The long boom of Brisbane’s office towers ended abruptly in 1990. Projects were put on hold as the Queensland economy began a downward turn, and Australia entered a recession. Several proposed major office towers projects were postponed or abandoned. Strong building activity did not recommence for another decade.[34]

Lend Lease, Harry Seidler and Associates, and Riverside

In 1979, development company Lend Lease began investigating sites for a landmark project.[35] Lend Lease, established in 1958 by Dick Dusseldorp, was one of Australia’s largest development construction companies,[36] responsible for housing, retail, and commercial construction across Australia in the second half of the 20th century. The company formed a development triumvirate with construction and engineering business, Civil and Civic, and financial enterprise, General Property Trust (GPT),[37] allowing it to undertake significant projects.[38] The company had built two ‘landmark’ or statement high-rise projects in Sydney: Australia Square (1968) and the MLC Centre (1976), both designed by architectural firm Harry Seidler and Associates.[39]

Encouraged by Queensland’s economic progress and forecasts for further growth, the company focused on the Brisbane CBD for its 1980s landmark.[40] The company’s attention was drawn to the burgeoning financial centre, where, by 1979, office towers lined the streets between remnant shipping company and government maritime buildings. Though construction had shifted towards the river, development on riverfront sites had been limited by a proposed riverfront road.[41] The disused wharves of the Australasian United Steam Navigation Company (AUSN), Thomas Brown and Son, and Nixon Smith remained in situ, used for carparking.[42]

A Lend Lease subsidiary, Lend Lease Developments, began to acquire multiple sites fronting Eagle Street and the river.[43] In June 1981, the company announced that it had received approval in principle for a multi-million dollar riverfront development project.[44] After a year of planning, revisions, and land purchases, in August 1982 the Courier Mail published plans for ‘Riverside Brisbane’, Lend Lease’s $200 million development for its 1.4 hectare Eagle Street site.[45] ‘Riverside Brisbane’ was proposed to include an office tower, shops, residential apartments, plazas, promenades, a marina, an ‘historic precinct’ for the soon-to-be-demolished Wool Exchange, and a section of the riverfront road, a condition of the development’s approval.[46] The company highlighted its desire to create a ‘total pedestrian environment’ with tourist facilities including restaurants, taverns and bistros ‘to give the complex life after business hours’.[47]
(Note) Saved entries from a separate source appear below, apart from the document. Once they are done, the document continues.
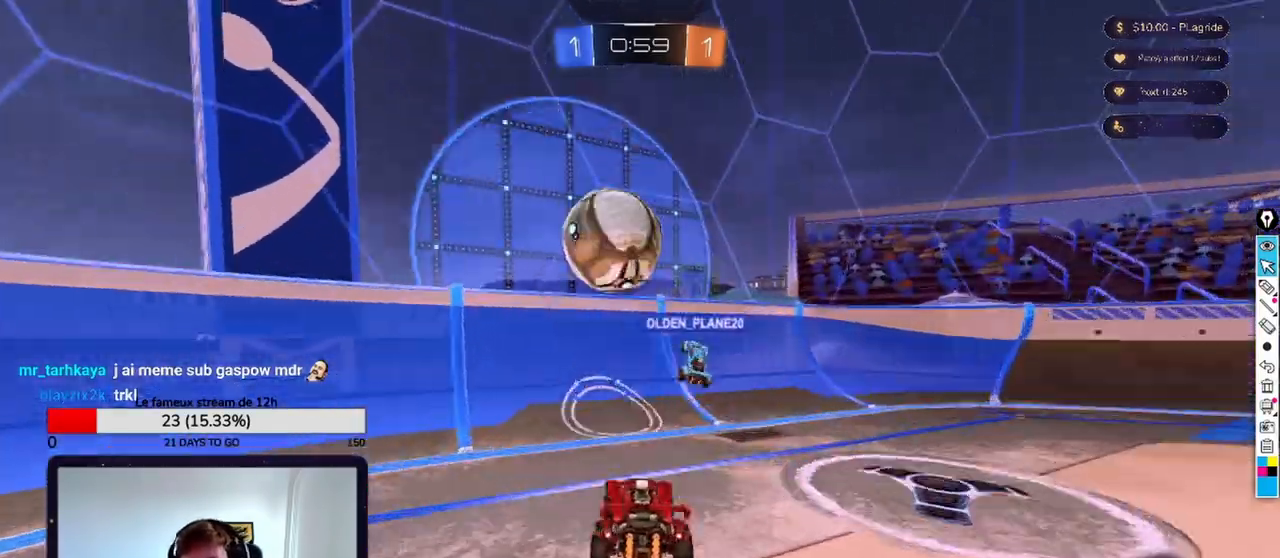
{"buttons": [], "left_stick": "center", "right_stick": "center", "events": []}
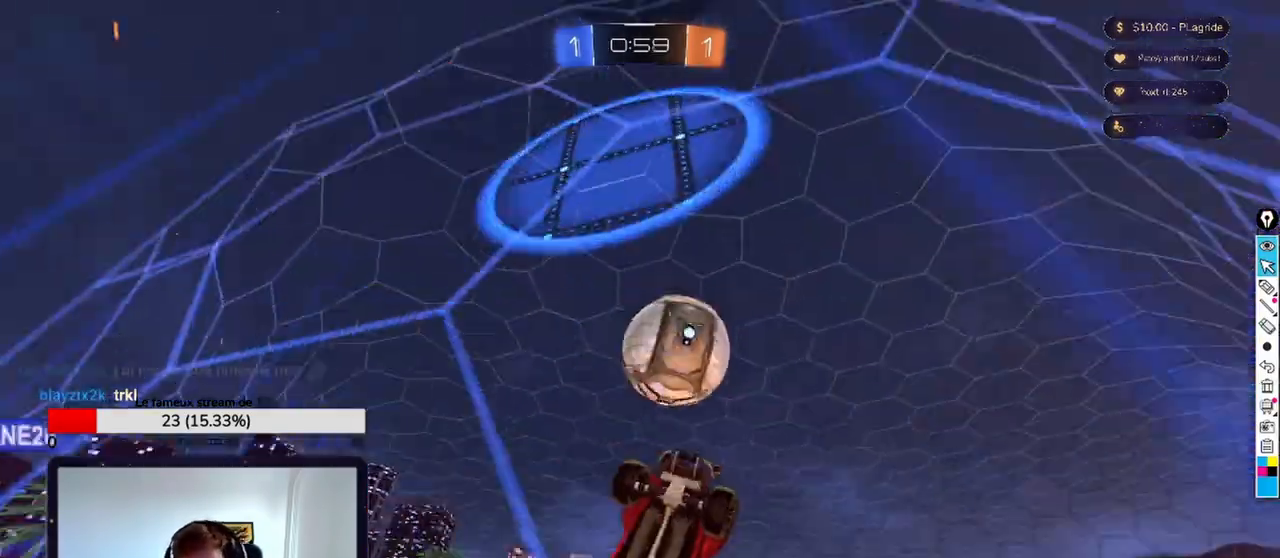
{"buttons": [], "left_stick": "center", "right_stick": "center", "events": []}
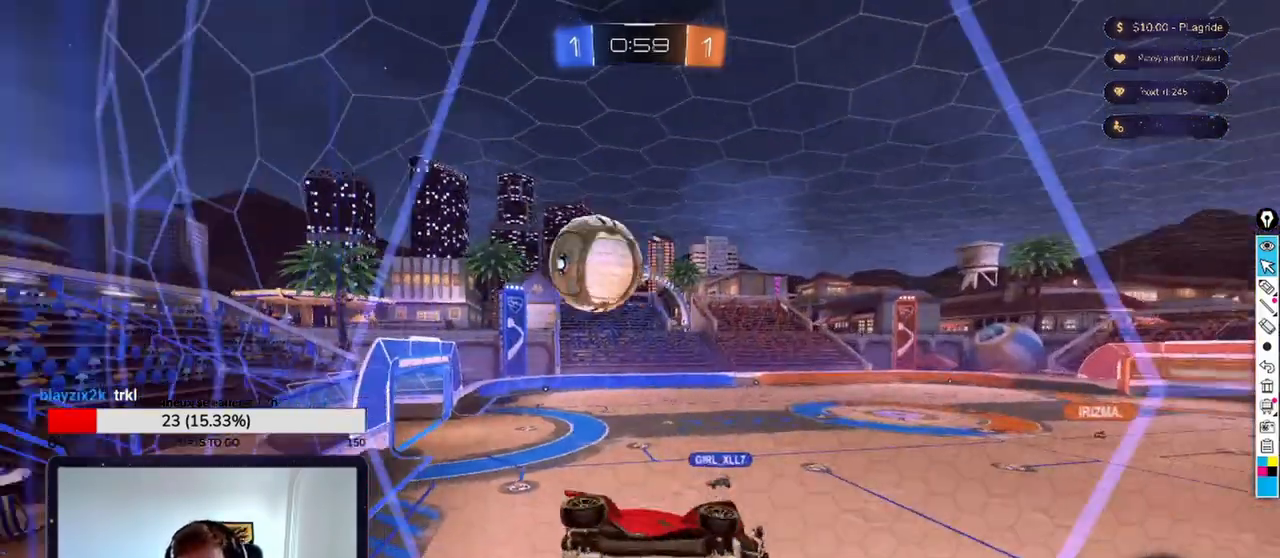
{"buttons": [], "left_stick": "center", "right_stick": "center", "events": []}
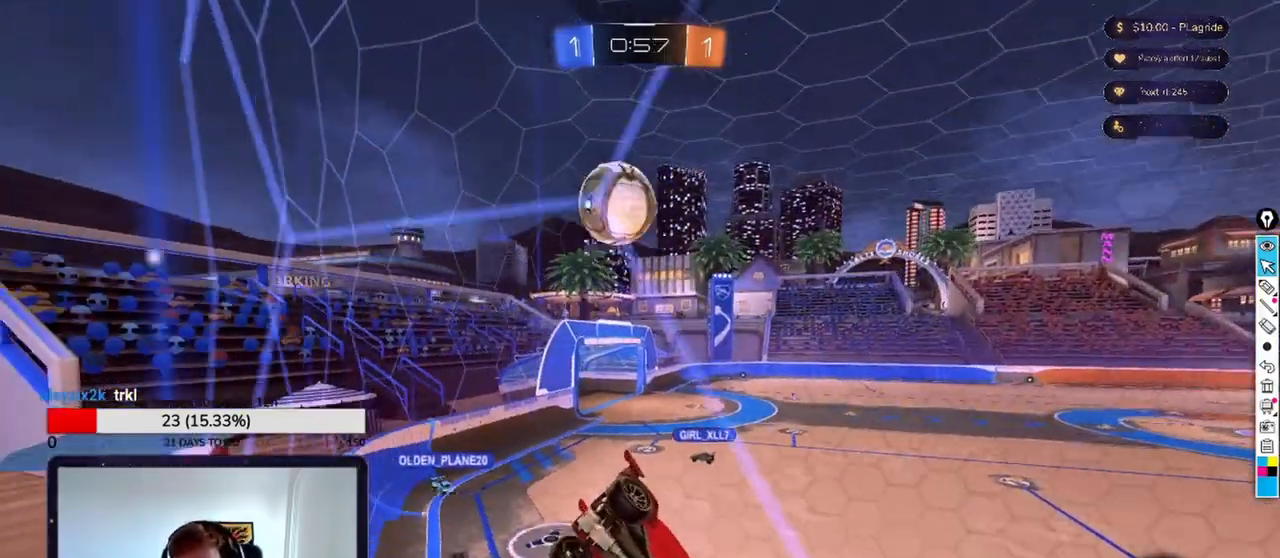
{"buttons": [], "left_stick": "center", "right_stick": "center", "events": []}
Over the following year, Lend Lease continued to accumulate land, as well as leasehold over a laneway (Parbury Lane), and the AUSN’s No. 11 and No. 13 wharves within the river.[48] Having acquired control over a 2ha site, Lend Lease engaged architect Harry Seidler to redesign the Riverside project in August 1983. Austrian-born Seidler had already achieved significant renown as an architect in residential and commercial designs, including the award-winning Rose Seidler house (1950),[49] Australia Square,[50] MLC Centre, the Australian Embassy in Paris (1977), and the soon-to-be-completed Hong Kong Club Building (1984). He had received multiple awards from the Royal Australian Institute of Architects, including its highest honour, the Gold Medal, in 1976, for outstanding achievement in architectural design and the promotion of architecture and the profession; and received an OBE for his services to architecture in 1972.[51] His firm, Harry Seidler and Associates (established 1960), had been working with Lend Lease almost since its inception, designing apartment buildings (Ithaca Gardens (1960) and the controversial Blues Point Tower (1961)),[52] recreational facilities (Thredbo Ski Lodge (1962)) and commercial buildings (Australia Square and MLC Centre, the former of which was considered ‘one of Australia’s most important works of the postwar period’).[53]
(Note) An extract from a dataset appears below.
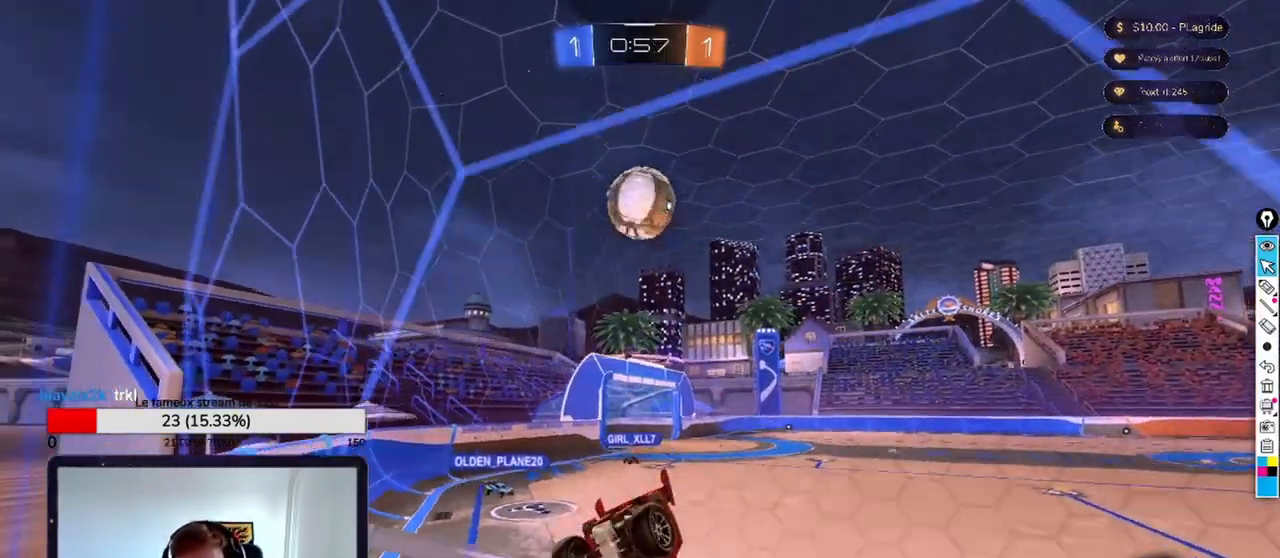
{"buttons": [], "left_stick": "center", "right_stick": "center", "events": []}
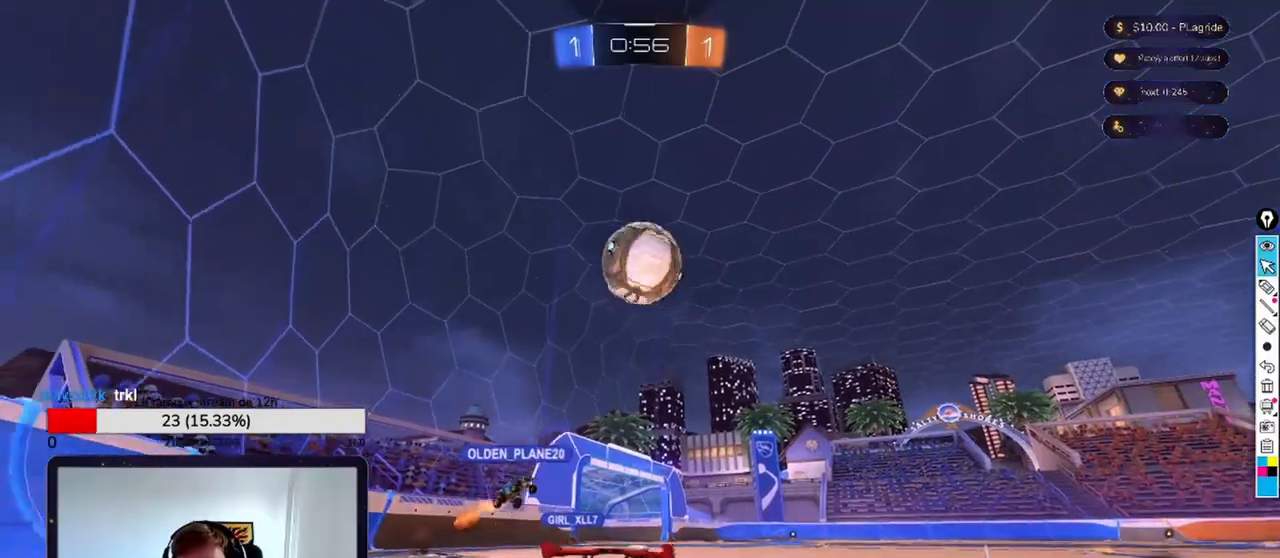
{"buttons": [], "left_stick": "center", "right_stick": "center", "events": []}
Influenced by international architects, artists and designers Walter Gropius, Oscar Neimeyer, Marcel Breuer and Josef Albers, Seidler’s designs strongly adhered to principles of modernist architecture. Modernist architecture developed in pre-World War I Europe and gained popularity in Australia after WWII. Notable for a rationalisation of planning, emphasising clarity and simplicity of form and detailing,[54] the style had been adopted in Queensland in a variety of residential, religious, public, and commercial buildings.[55] Seidler was one of the country’s foremost postwar architects to design in the modernist style.[56]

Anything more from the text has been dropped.